Это было новшество, и оно встретило противоречия, на которые Боккаччо ответил; но они заставили его самого задуматься. В начале IV-го дня он устраняет некоторые сомнения, вызванные рассказами первых трех дней. Они исходили, очевидно, из литературных кружков; говорили серьезные люди, пуристы, люди благочестивого закала со схоластической жилкой, вроде Франческо да Барберино. Одним казалось неприличным, что человек на четвертом десятке болтает о женщинах и любви и старается угодить дамам. Боккаччо ответил им примерами Гвидо Кавальканти, Данте, Чино из Пистойи – и ссылкой на прелестную новеллу о старике маэстро Альберто: все они, уже зрелые, находили в культе женщин и честь и удовольствие. Другие утверждали, что автор поступил бы умнее, если б оставался «с музами на Парнасе», а не занимался бы такой болтовней, баснями, не приносящими заработка. Так говорили люди, видимо, соболезновавшие о моей славе, – иронически замечает Боккаччо и отшучивается: «с музами хорошо быть, но не всегда возможно, в таких случаях полезно бывает общество им подобных, ибо музы – женщины». «Не говоря уже о том, что женщины были мне поводом сочинить тысячу стихов, тогда как музы никогда не дали мне повода и для одного. Правда, они хорошо помогали мне, показав, как сочинить эту тысячу и, может быть, и для написания этих рассказов, хотя и скромнейших, они несколько раз явились, чтобы побыть со мною, почему, сочиняя эти рассказы, я не удаляюсь ни от Парнаса, ни от муз».

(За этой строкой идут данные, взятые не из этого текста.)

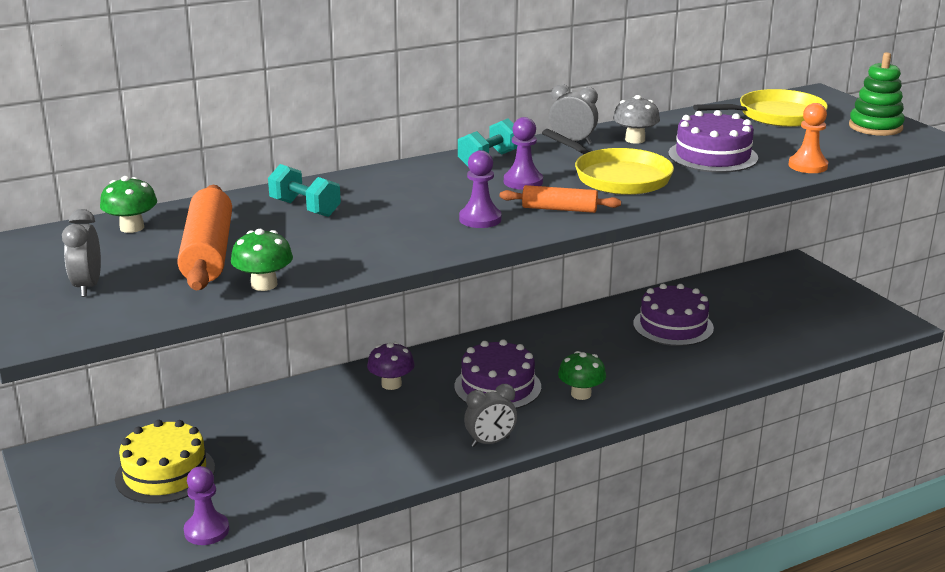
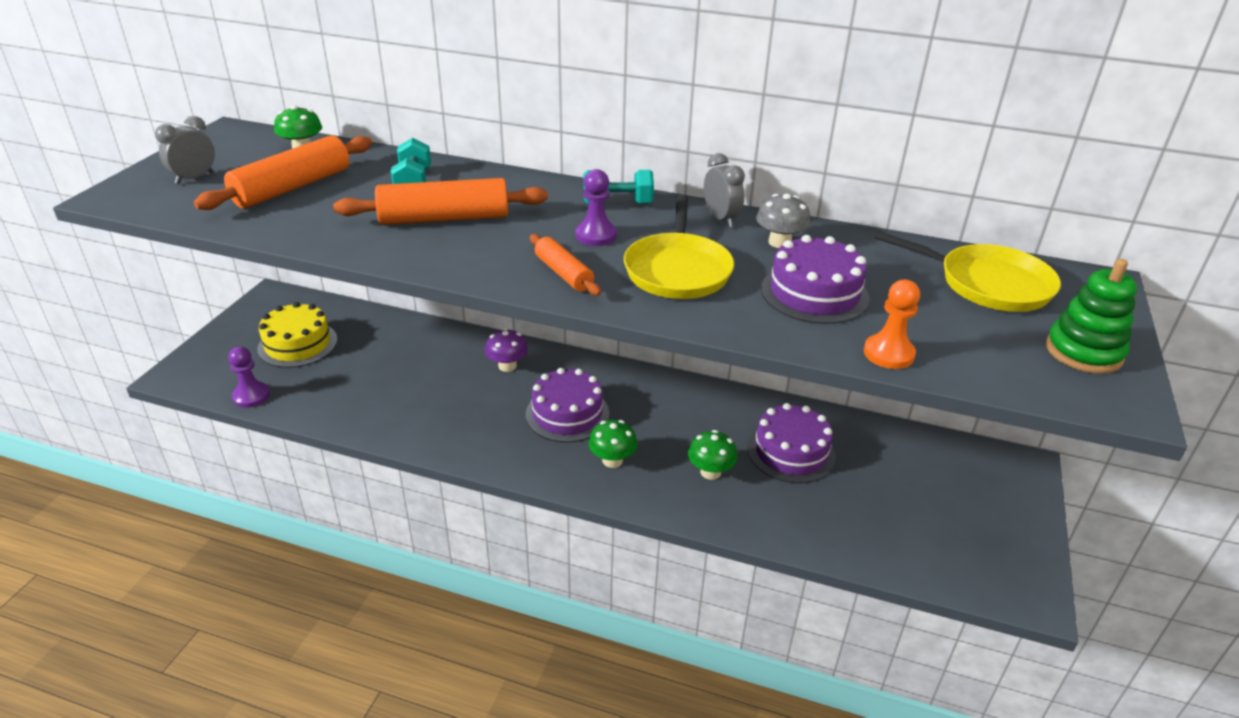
camera: 45 degrees right, 10 degrees up
(264, 285) = (262, 227): green mushroom -> green mushroom (710, 472)
(394, 217) = (444, 218): none -> orange rolling pin
(480, 219) = (491, 251): purple pawn -> none
(490, 442) = (487, 453): grey clock -> none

Музы и Парнас – это, очевидно, требование серьезной поэзии, латинской или итальянской, дидактической или любовной, но высокого стиля, к которому приучили поэты тосканской школы. Боккаччо отстраняет от себя эти требования: он не затевал ничего серьезного, его рассказы «скромнейшие», написаны не только народным флорентинским языком, в прозе и без претензии, но и, насколько возможно, скромным и простым стилем. В этом оправдании есть и самоуничижение, порой посещавшее Боккаччо, и сознание несоразмерности непритязательного литературного рода, который он создавал, с другими, упроченными в предании; на эти мотивы указано было выше; чувствуется и ловкий полемический прием и, может быть, некоторая доля сомнения – в праве своего новшества. Но сомнения проходили, и Боккаччо поднимался во весь рост: он говорил тогда о бурном вихре зависти и считал себя – поэтом; многие поэты, «занимаясь своими баснями, прославили свой век, тогда как, наоборот, многие, искавшие хлеба более, чем им было нужно, погибли». Потому «да умолкнут хулители»; он будет продолжать свой «Декамерон».